Corollary to lesson 3: be prepared to smell badly, pay for laundry service, or both. In China, we paid pennies for laundry service at hotels. I could have packed a lot lighter. In Tibet, we had a couple of days in a town between tour groups when we booked back-to-back tour packages. I decided to have someone wash my underwear. I had lost about 30 pounds in the 6 previous months and my underwear was voluminous, white and cotton (gigantic granny-panties). I don’t know what I expected: the guest house where we stayed had no electricity and no running water; we had to take a flashlight to the squat toilets where “flushing” involved dipping water out of a bucket and washing the waste down a pipe onto the hillside below. We were eating thugpa (yak stew) at the town’s eatery when I looked across the street, at the stream running through the town’s main (one) street and saw a woman in traditional Tibetan dress scrubbing gigantic, white, balloon like panties in the stream. She would scrub, hold them up, inspect them, and lower them for additional scrubbing. I watched in horror as townspeople walked by alongside country folk in town for the weekend market. After the man carrying half a skinned goat passed by and I could see clearly what the woman was holding up I exclaimed, “Lloyd, are those my drawers?” After that, I’m ready for just about any laundry experience.

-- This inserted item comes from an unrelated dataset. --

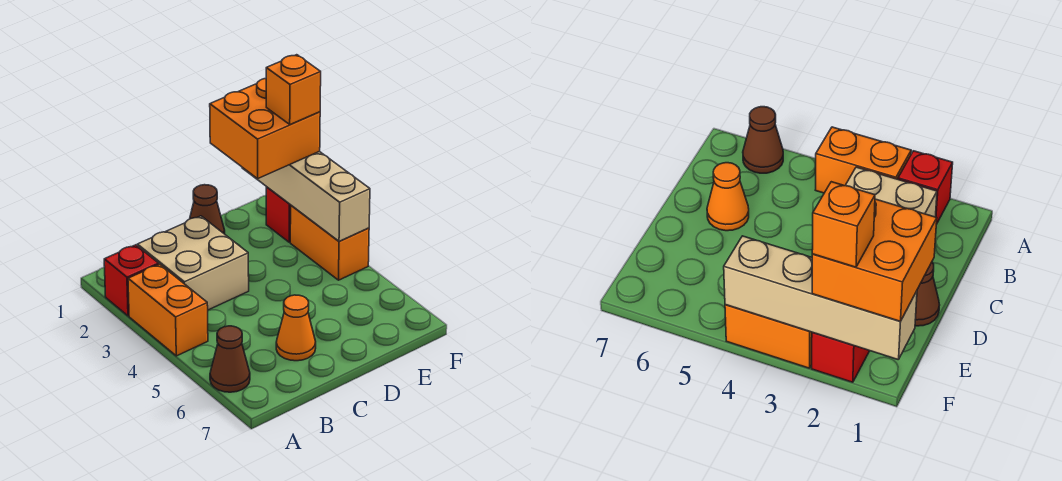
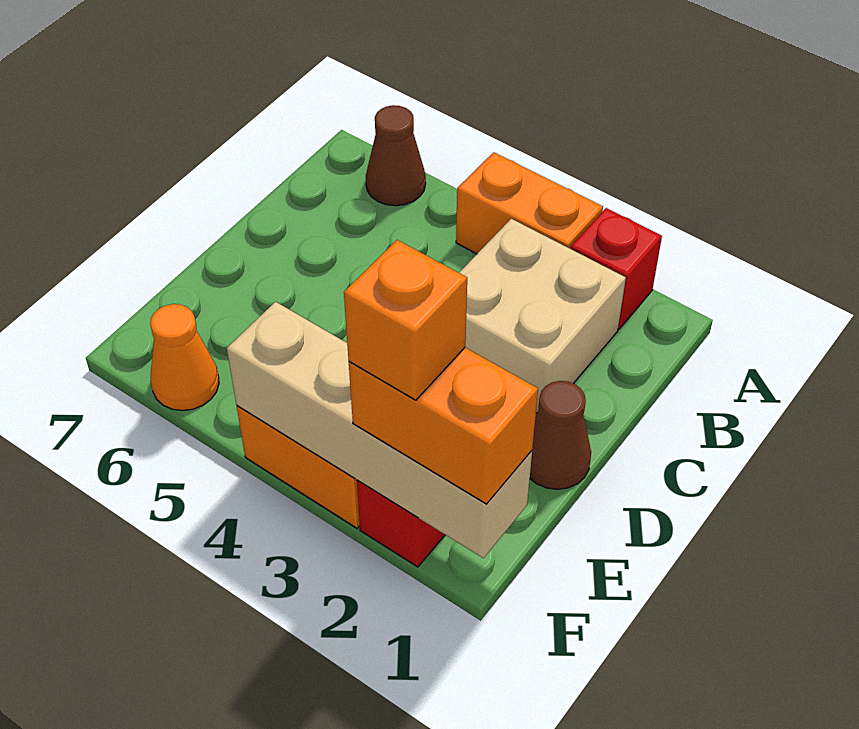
orange cone C6 level 1 -> orange cone F6 level 1
orange brick E1:F2 level 3 -> orange brick F1:F2 level 3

Lesson 4: Eat ANYTHING: I LOVE LOVE LOVE street food. The squid and the purple bao in Shanghai (although the bao was, technically, bought in a convenience store). The sweet, salty, peppery fruit slices shaken and served in a plastic baggie in Bangkok. The French fries by the outdoor pool tables in the dark, quiet, secondary streets of the Balad in Jeddah. The sugar cane drinks from the Balad. The sweet fondant and pistachio dessert molded into and extracted using a hammer from a wheelbarrow – the most basic food cart. The ‘choose your own pot of boiling stew from the line of pots of boiling stew’ in Bangkok. The breakfast pancakes with salty, salty soy sauce in Beijing. The gigantic discs of bread and freshly crushed fruit drinks in Xi’an. The banana pancakes in Phuket. Oh, and my first ever and most beloved street food: soft pretzels in Philadelphia.

Corollary to lesson 4: bring pepto AND Rennie. Because you never know what will work and you might need both. ‘Nuff said.

But travelers don’t HAVE to learn these lessons. Each person’s travel experiences -and, hence, their lessons – are different. These are just mine. These are all the lessons I have for now. A this trip unfolds, I may develop others.